Thanks for that info, seems my understanding of the matter is not as for
off as I thought it to be although I've read your posting saying you
only got to know the specifics through years of practice.

> That's your ISP being silly, not PHP 4.3.10 "changing"
That's what I thought.

> That said, HTTP Authentication WILL NOT WORK with CGI.
> 
> It is disabled in PHP source because, because your password would be
> transmitted insecurely from Apache to PHP, and the PHP Team is not willing
> to do that for obvious reasons.
> 
> Get your host to go back to PHP as Module, or switch to a form login.
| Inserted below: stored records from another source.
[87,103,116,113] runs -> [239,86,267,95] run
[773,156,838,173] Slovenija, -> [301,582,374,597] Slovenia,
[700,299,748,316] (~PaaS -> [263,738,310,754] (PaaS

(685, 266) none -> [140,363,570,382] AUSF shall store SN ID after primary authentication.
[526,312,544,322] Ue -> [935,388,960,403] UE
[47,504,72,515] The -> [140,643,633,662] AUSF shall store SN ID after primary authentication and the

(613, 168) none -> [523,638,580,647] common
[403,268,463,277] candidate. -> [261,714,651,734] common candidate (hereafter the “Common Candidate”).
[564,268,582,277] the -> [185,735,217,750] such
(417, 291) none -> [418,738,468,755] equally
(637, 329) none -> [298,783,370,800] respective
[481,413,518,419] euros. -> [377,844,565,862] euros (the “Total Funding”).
I already contacted their support asking them to at least have PHP5
built as a module when they'll upgrade. I'm not to happy with their
support anyways, responses are fast but they've never told me anything I
hadn't known before asking them.
I've moved from trying to use HTTP based authentication-methods to php
sessions and html-form based authentication, it's much more configurable
especially visual-design-wise and wasn't half as challenging to
implement as I'd expected. Don't you just love when you teach yourself
something new and can use it to do what you want to, and it actually works.
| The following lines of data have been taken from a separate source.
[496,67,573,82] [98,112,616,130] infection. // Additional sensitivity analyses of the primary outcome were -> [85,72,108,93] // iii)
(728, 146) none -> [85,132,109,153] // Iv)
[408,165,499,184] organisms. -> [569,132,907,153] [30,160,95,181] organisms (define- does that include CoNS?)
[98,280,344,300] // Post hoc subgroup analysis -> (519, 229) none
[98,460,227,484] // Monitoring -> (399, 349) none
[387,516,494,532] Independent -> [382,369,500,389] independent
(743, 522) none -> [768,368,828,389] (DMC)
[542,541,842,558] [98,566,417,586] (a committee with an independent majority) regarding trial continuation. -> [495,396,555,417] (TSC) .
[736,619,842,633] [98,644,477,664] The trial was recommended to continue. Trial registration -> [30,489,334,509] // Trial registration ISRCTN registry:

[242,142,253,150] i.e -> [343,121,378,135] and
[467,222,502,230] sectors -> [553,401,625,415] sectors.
Okay, enough chatting. I just wanted to thank you for your answers
Richard, very helpful and informative.

Cheers from germany, Roman.

P.S.:

> WILD GUESS:
> 
> $_SERVER['REMOTE_PASSWORD']
> 
> ???

Nope, tried dumping $_SERVER, $_ENV and $_REQUEST upon cancelling the
authentication, nothing useful in there. It says in a comment to the
manual that the authdata is in $_SERVER['REMOTE_USER'] and you can
either base64_transcode it (or whatever the function is called) or use
apache's ModRewrite but I can't confirm that, maybe the person that
suggested it was using apache2, in any case it didn't work.